Task requirements: Filter the entries below, keeping only lines with "first".

Data provided:

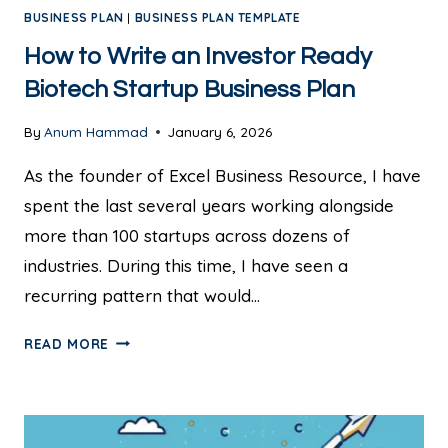
BUSINESS PLAN
|
BUSINESS PLAN TEMPLATE
How to Write an Investor Ready
Biotech Startup Business Plan
By
Anum Hammad
January 6, 2026
As the founder of Excel Business Resource, I have
spent the last several years working alongside
more than 100 startups across dozens of
industries. During this time, I have seen a
recurring pattern that would…
READ MORE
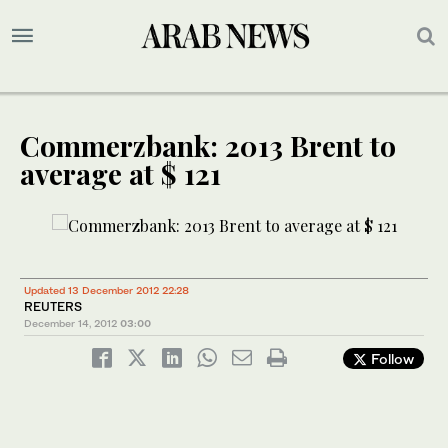
Commerzbank: 2013 Brent to
average at $ 121
Updated 13 December 2012 22:28
REUTERS
December 14, 2012
03:00
Follow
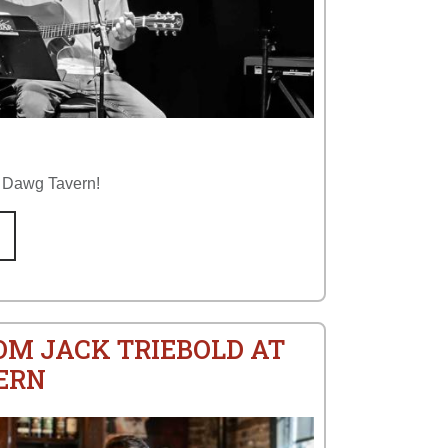
p Dawg Tavern!
OM JACK TRIEBOLD AT
ERN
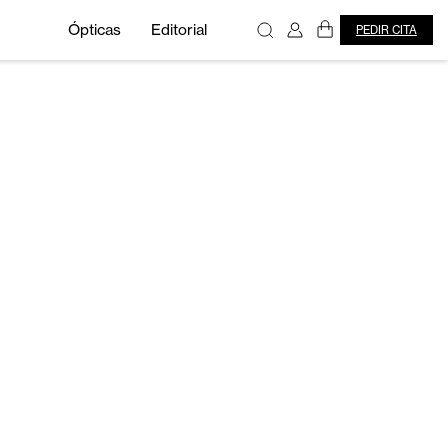
Ópticas
Editorial
PEDIR CITA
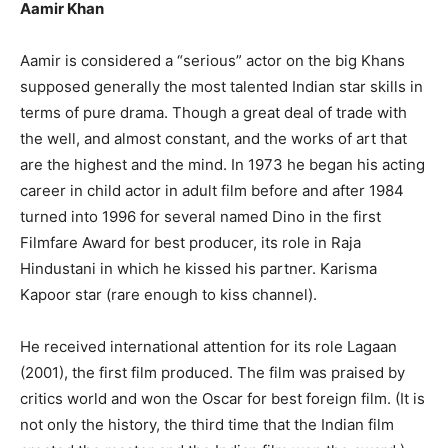
Aamir Khan
Aamir is considered a “serious” actor on the big Khans
supposed generally the most talented Indian star skills in
terms of pure drama. Though a great deal of trade with
the well, and almost constant, and the works of art that
are the highest and the mind. In 1973 he began his acting
career in child actor in adult film before and after 1984
turned into 1996 for several named Dino in the first
Filmfare Award for best producer, its role in Raja
Hindustani in which he kissed his partner. Karisma
Kapoor star (rare enough to kiss channel).
He received international attention for its role Lagaan
(2001), the first film produced. The film was praised by
critics world and won the Oscar for best foreign film. (It is
not only the history, the third time that the Indian film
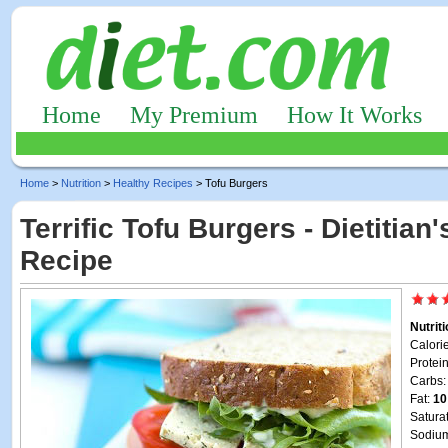
Home
My Premium
How It Works
Home
>
Nutrition
>
Healthy Recipes
> Tofu Burgers
Terrific Tofu Burgers - Dietitian
Recipe
Nutrit
Calori
Protei
Carbs
Fat:
10
Satura
Sodiu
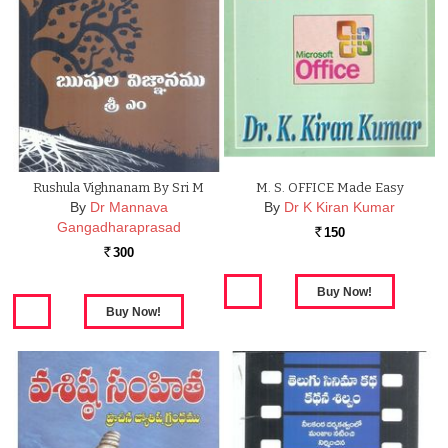
Rushula Vighnanam By Sri M
M. S. OFFICE Made Easy
By
Dr Mannava
By
Dr K Kiran Kumar
Gangadharaprasad
150
Rs.
300
Rs.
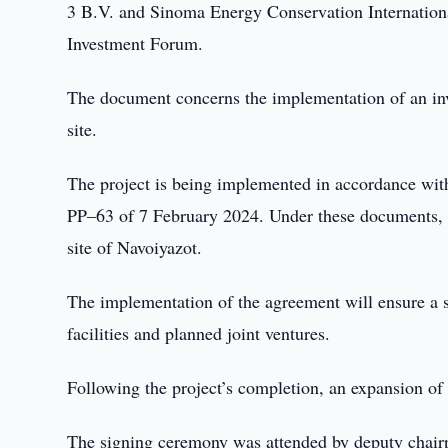
3 B.V. and Sinoma Energy Conservation Internationa
Investment Forum.
The document concerns the implementation of an inves
site.
The project is being implemented in accordance wi
PP–63 of 7 February 2024. Under these documents, th
site of Navoiyazot.
The implementation of the agreement will ensure a s
facilities and planned joint ventures.
Following the project’s completion, an expansion of 
The signing ceremony was attended by deputy chair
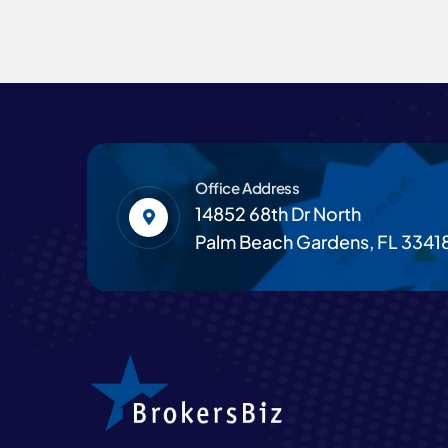
Office Address
14852 68th Dr North
Palm Beach Gardens, FL 3341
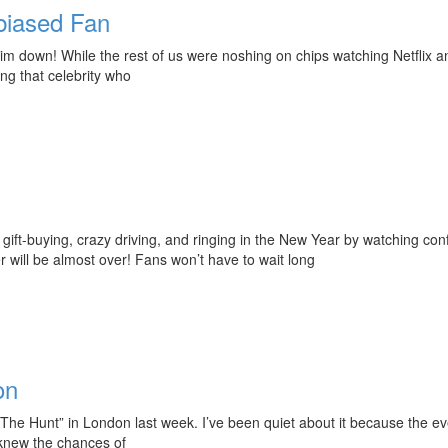
biased Fan
down! While the rest of us were noshing on chips watching Netflix an
ng that celebrity who
 gift-buying, crazy driving, and ringing in the New Year by watching conf
 will be almost over! Fans won’t have to wait long
on
“The Hunt” in London last week. I’ve been quiet about it because the e
 knew the chances of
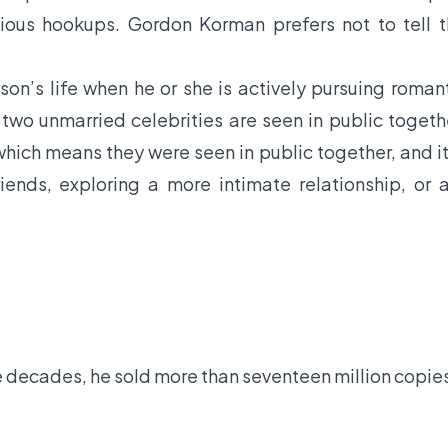
evious hookups. Gordon Korman prefers not to tell 
son’s life when he or she is actively pursuing roman
f two unmarried celebrities are seen in public togeth
hich means they were seen in public together, and it
iends, exploring a more intimate relationship, or 
e decades, he sold more than seventeen million copie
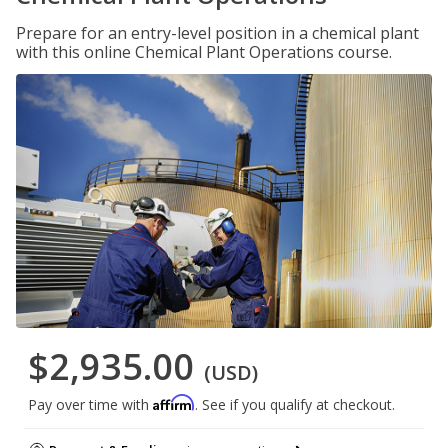
Prepare for an entry-level position in a chemical plant
with this online Chemical Plant Operations course.
$2,935.00
(USD)
Affirm
Pay over time with
. See if you qualify at checkout.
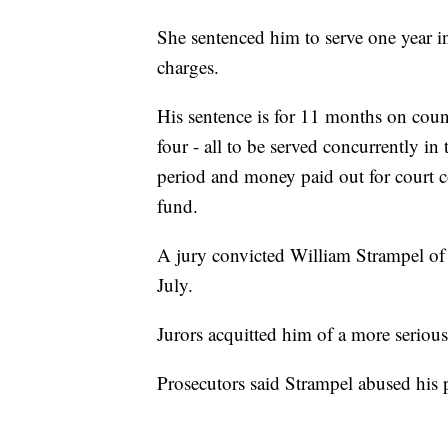
She sentenced him to serve one year in
charges.
His sentence is for 11 months on coun
four - all to be served concurrently i
period and money paid out for court co
fund.
A jury convicted William Strampel of 
July.
Jurors acquitted him of a more seriou
Prosecutors said Strampel abused his 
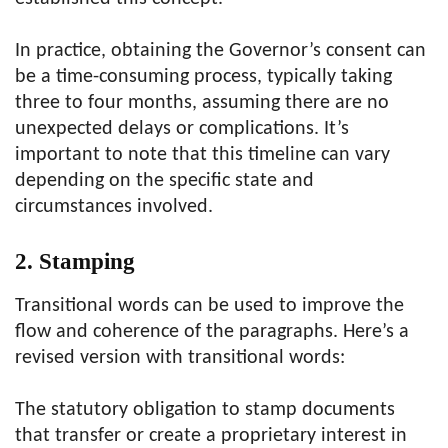
In practice, obtaining the Governor’s consent can
be a time-consuming process, typically taking
three to four months, assuming there are no
unexpected delays or complications. It’s
important to note that this timeline can vary
depending on the specific state and
circumstances involved.
2. Stamping
Transitional words can be used to improve the
flow and coherence of the paragraphs. Here’s a
revised version with transitional words:
The statutory obligation to stamp documents
that transfer or create a proprietary interest in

Your solution:
turned into 1996 for several named Dino in the first
(2001), the first film produced. The film was praised by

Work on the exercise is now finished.